É meia-noite e a campainha toca na casa de Silvia, uma professora da pequena comunidade histórica de Roma, no Texas. Quem chama é uma jovem que está encharcada e implora por ajuda.
Silvia mora em frente ao caminho arenoso que centenas de migrantes sem documentos passam assim que cruzam o Rio Grande e desembarcam nos Estados Unidos.
Como os 11.000 habitantes desta cidade no Vale do Rio Grande, na fronteira entre os Estados Unidos e o México, convive com imigrantes sem documentos há décadas.
Muitos têm sentimentos variados: compaixão e empatia por aqueles que chegam em busca de um futuro melhor, como muitas de suas próprias famílias fizeram anos atrás, mas também preocupação e até medo pelo número crescente de migrantes nos últimos dois meses, às vezes 500 por noite, incluindo muitas famílias e menores viajando sozinhos.
"O que vamos fazer com todas essas crianças? Onde vamos colocá-las? Também temos gente aqui que precisa de ajuda", explica Silvia na porta de sua modesta casa, onde tem galinhas e javalis e já instalou câmeras de segurança.
A professora, de 58 anos, entregou roupas secas para a jovem que havia caído do barco pilotado por coiotes e quase se afogou ao cruzar o rio, mas não quis emprestar seu telefone para que ela fizesse uma ligação.
"São muitos. Estou com medo. Algo precisa ser feito", diz.
Roma é um sítio histórico nacional fundado há 250 anos e também conhecido por ser um excelente local para a observação de pássaros.

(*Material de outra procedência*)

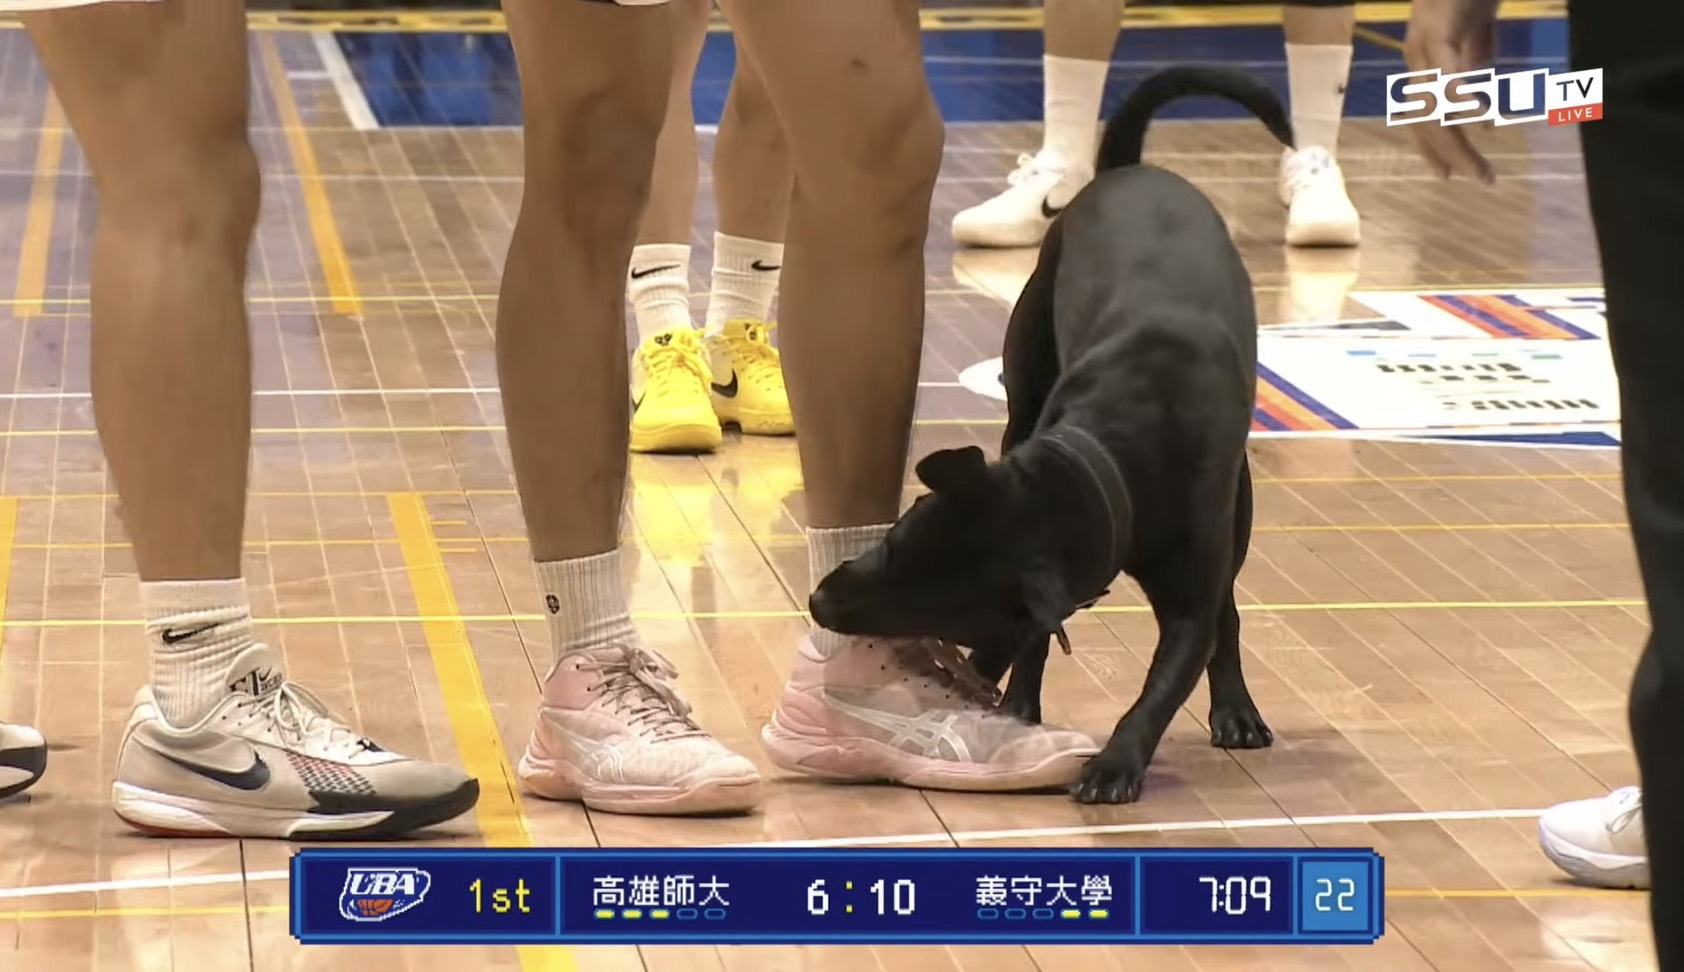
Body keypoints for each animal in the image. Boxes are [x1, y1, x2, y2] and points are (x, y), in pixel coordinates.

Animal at [807, 66, 1292, 805]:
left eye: (936, 613)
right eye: (892, 542)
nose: (818, 599)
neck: (1121, 451)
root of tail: (1132, 171)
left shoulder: (1188, 594)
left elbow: (1164, 682)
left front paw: (1116, 763)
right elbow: (1042, 641)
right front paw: (1016, 708)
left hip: (1238, 505)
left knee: (1228, 609)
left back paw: (1235, 707)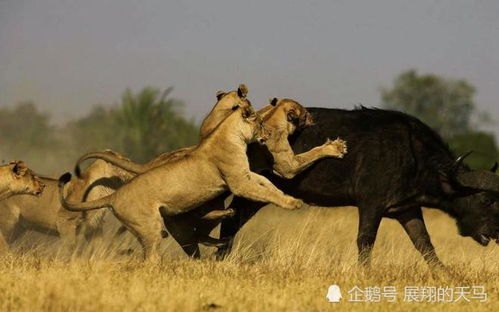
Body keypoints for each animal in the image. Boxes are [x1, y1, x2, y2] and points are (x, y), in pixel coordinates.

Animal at [58, 105, 308, 260]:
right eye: (260, 123)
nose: (270, 133)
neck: (231, 135)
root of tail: (114, 196)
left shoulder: (246, 175)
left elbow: (269, 185)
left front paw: (289, 198)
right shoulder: (239, 182)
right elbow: (266, 193)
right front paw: (292, 204)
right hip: (150, 226)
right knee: (151, 257)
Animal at [217, 106, 499, 266]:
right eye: (486, 200)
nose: (496, 232)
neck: (413, 154)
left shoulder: (406, 209)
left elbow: (424, 244)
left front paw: (447, 275)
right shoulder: (371, 204)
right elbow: (366, 240)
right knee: (231, 221)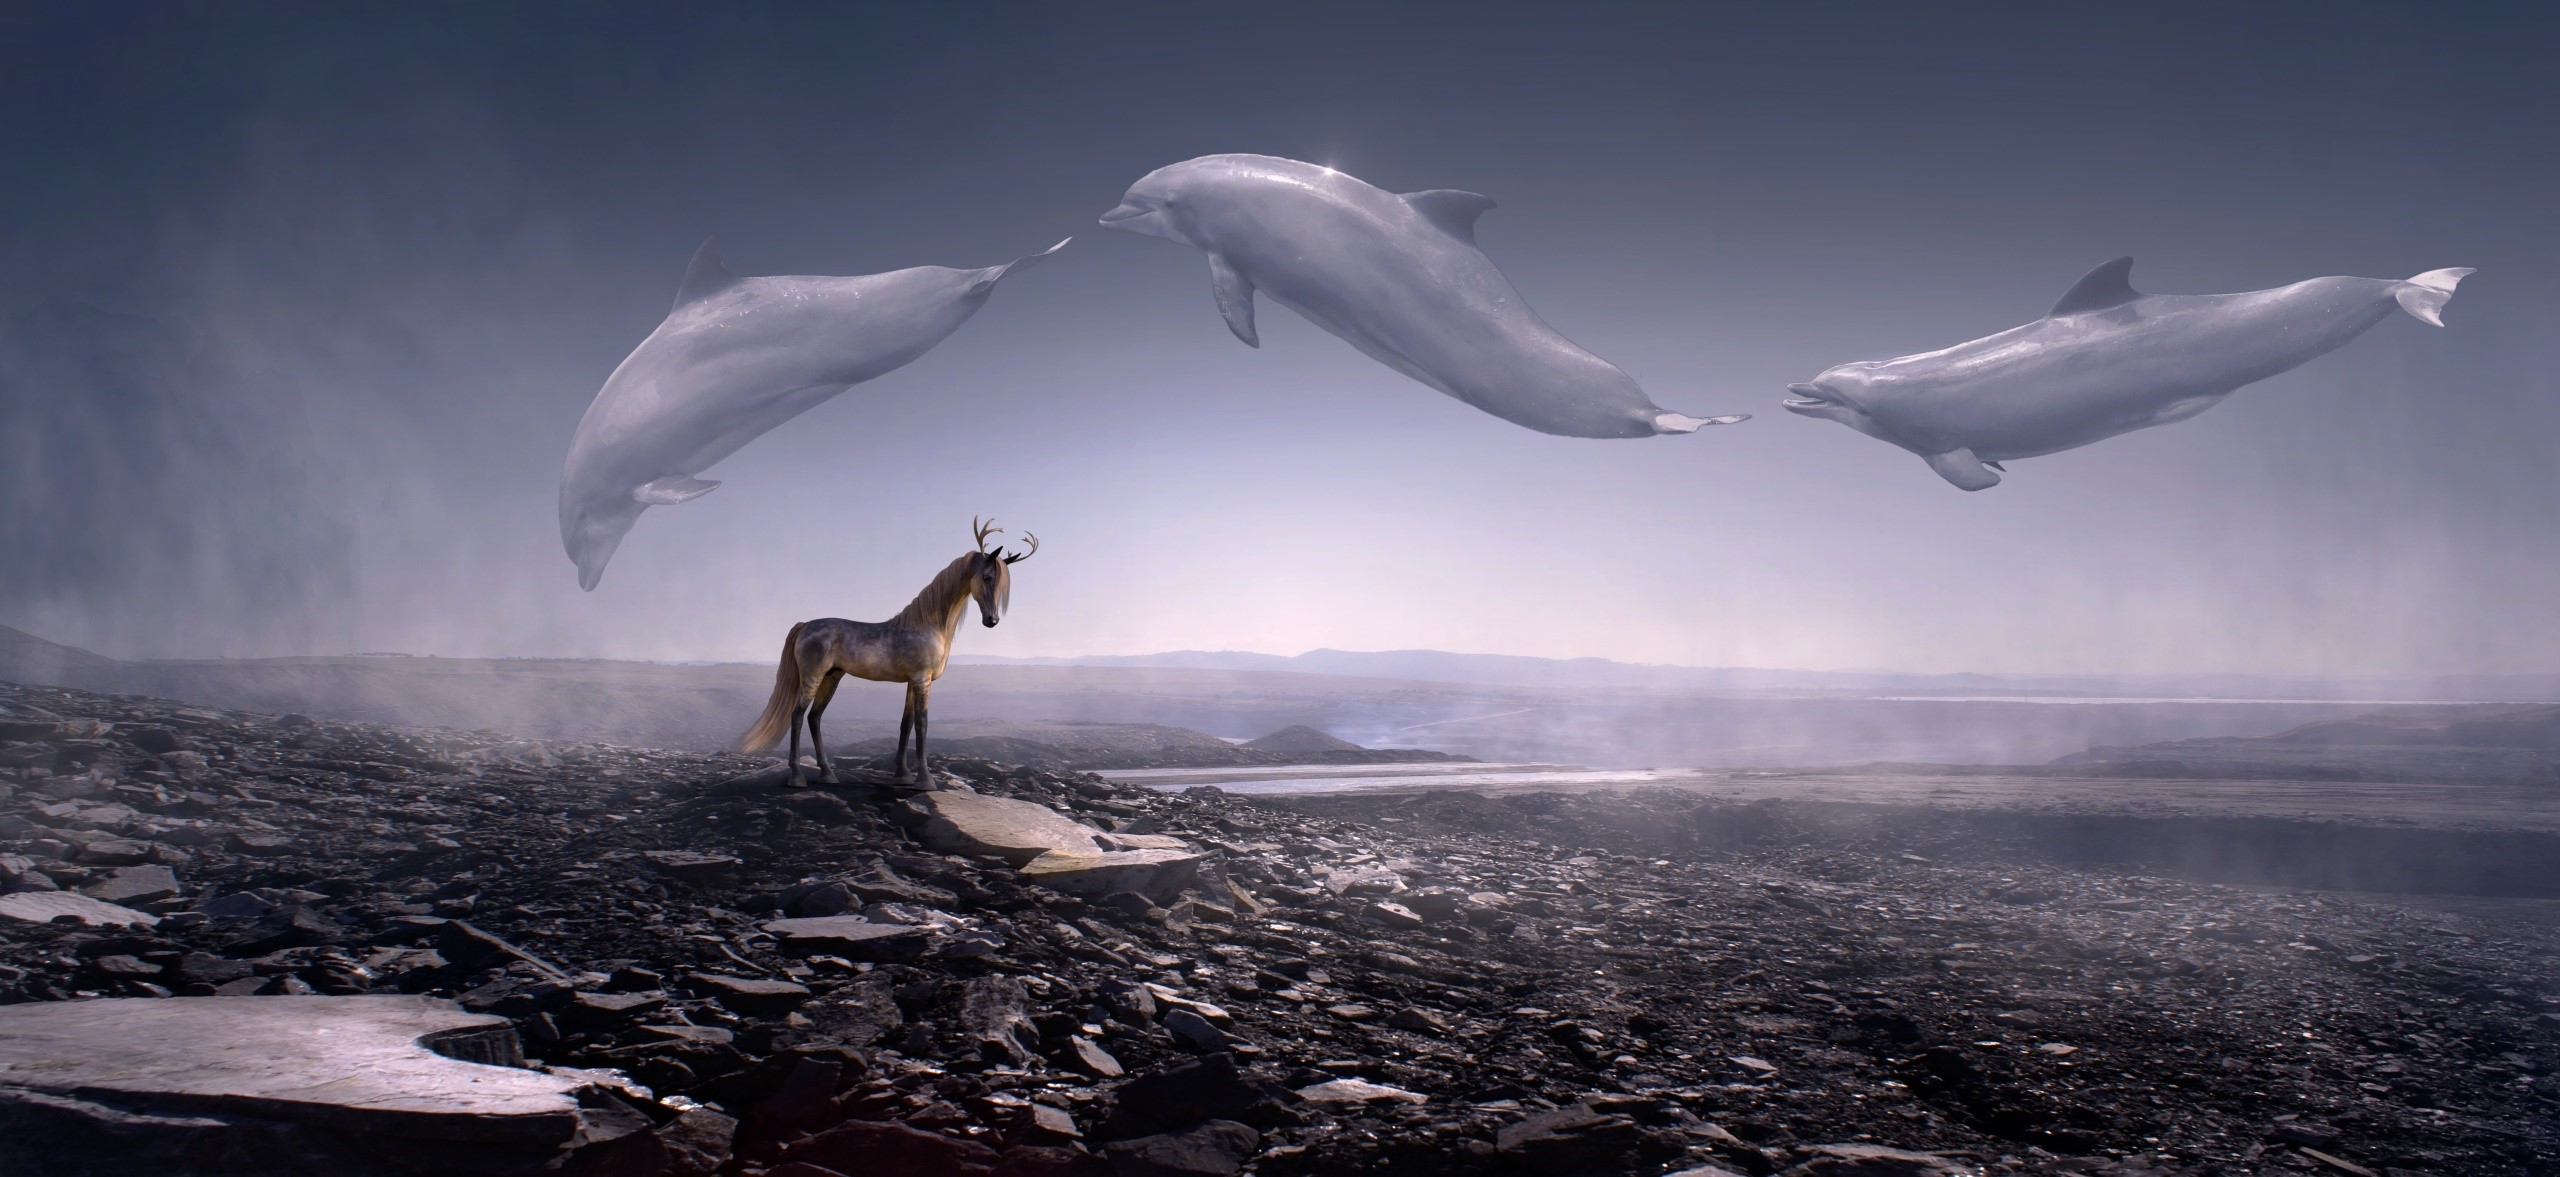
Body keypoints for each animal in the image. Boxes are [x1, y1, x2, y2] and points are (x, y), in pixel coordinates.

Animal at [740, 517, 1035, 786]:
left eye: (1001, 585)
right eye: (986, 577)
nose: (992, 620)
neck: (928, 625)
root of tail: (804, 626)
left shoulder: (912, 682)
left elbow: (906, 724)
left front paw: (903, 774)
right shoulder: (922, 680)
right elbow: (922, 724)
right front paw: (925, 780)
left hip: (832, 677)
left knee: (814, 718)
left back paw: (827, 774)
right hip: (813, 676)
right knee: (798, 716)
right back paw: (797, 776)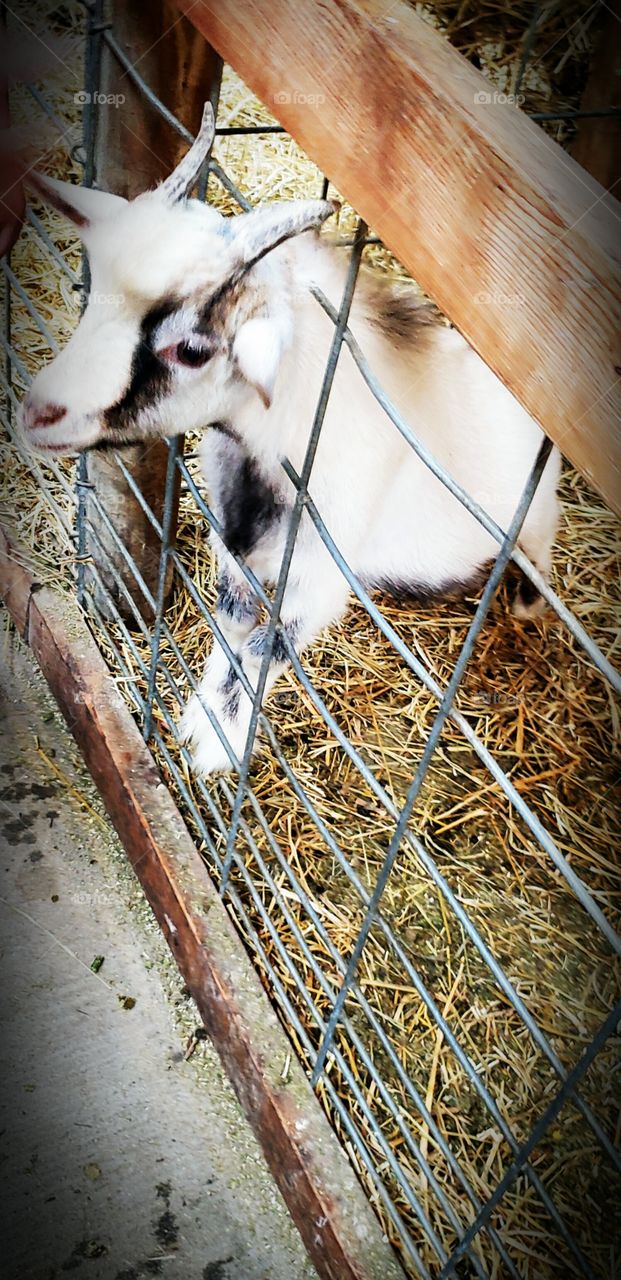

A grande maioria dos habitantes fala tanto espanhol como inglês, são de origem mexicana e trabalham como funcionários públicos ou em oleodutos. O presidente dos Estados Unidos, Joe Biden, venceu a eleição aqui, ainda que por pouco.
"Entendemos os imigrantes porque conhecemos suas experiências, suas histórias são também a nossa história. A única preocupação que tenho como prefeito é se isso se tornar um problema crescente que não podemos controlar", ressalta Jaime Escobar Junior, prefeito de Roma.
Em três noites, jornalistas da AFP viram centenas de imigrantes cruzarem o rio a bordo de barcos a remo. A maioria é oriunda de Honduras, Guatemala e El Salvador, tentando escapar da pobreza e da violência.
Famílias e menores entregam-se à Patrulha de Fronteira (CBP) na chegada e são presos. Ao contrário do governo de Donald Trump que deportava os menores, o de Joe Biden tenta reuni-los com parentes que já estão no país. Algumas famílias pedirão asilo e poderão aguardar a audiência em liberdade. Outras serão expulsas.
Mas também há migrantes adultos que chegam sozinhos e tentam fugir do CBP. Não é fácil - há uma forte presença das forças da ordem em Roma e nos arredores. Biden garante que a fronteira não está aberta e que todos os adultos capturados sem documentos serão deportados.
Em fevereiro, quase 100.000 imigrantes sem documentos foram detidos na fronteira com o México, um retorno aos números de meados de 2019, desde a desaceleração por causa da pandemia da covid-19.
Para Dina García Peña, fundadora do jornal local El Tejano, "não há ninguém aqui que não compreenda a luta por uma vida melhor".
"Muitos de nós viemos do México. Meu pai não tinha documentos. Deixamos água do lado de fora em caso de emergência, nunca negamos o telefone a ninguém", mas "estamos vendo grupos muito grandes, 400 pessoas", observa.